→ Exercise
List the lines of this listing that hold the word "được".

→ Data listing
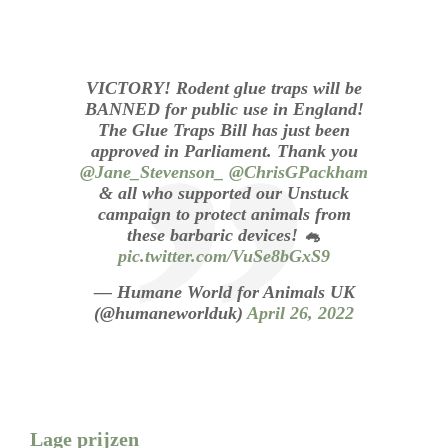
VICTORY! Rodent glue traps will be
BANNED for public use in England!
The Glue Traps Bill has just been
approved in Parliament. Thank you
@Jane_Stevenson_
@ChrisGPackham
& all who supported our Unstuck
campaign to protect animals from
these barbaric devices! 🐁
pic.twitter.com/VuSe8bGxS9
— Humane World for Animals UK
(@humaneworlduk)
April 26, 2022
Lage prijzen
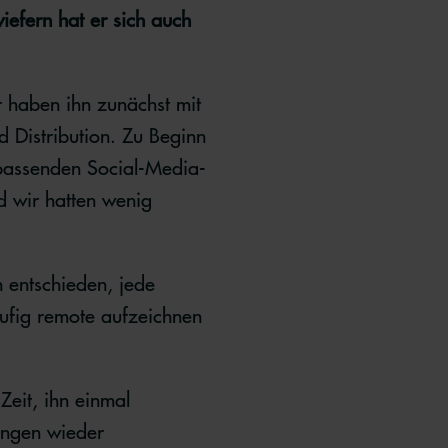
iefern hat er sich auch
r haben ihn zunächst mit
d Distribution. Zu Beginn
n passenden Social-Media-
d wir hatten wenig
 entschieden, jede
äufig remote aufzeichnen
Zeit, ihn einmal
ungen wieder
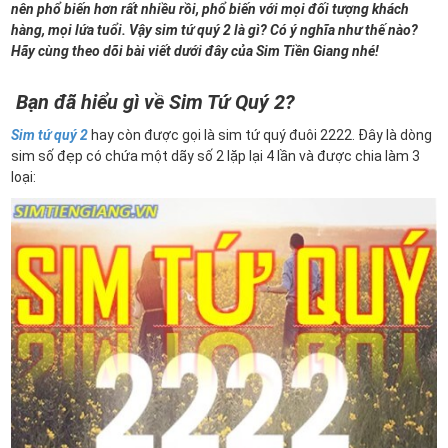
nên phổ biến hơn rất nhiều rồi, phổ biến với mọi đối tượng khách
hàng, mọi lứa tuổi. Vậy sim tứ quý 2 là gì? Có ý nghĩa như thế nào?
Hãy cùng theo dõi bài viết dưới đây của Sim Tiền Giang nhé!
Bạn đã hiểu gì về Sim Tứ Quý 2?
Sim tứ quý 2
hay còn được gọi là sim tứ quý đuôi 2222. Đây là dòng
sim số đẹp có chứa một dãy số 2 lặp lại 4 lần và được chia làm 3
loại:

→ Response to the exercise
hay còn được gọi là sim tứ quý đuôi 2222. Đây là dòng
sim số đẹp có chứa một dãy số 2 lặp lại 4 lần và được chia làm 3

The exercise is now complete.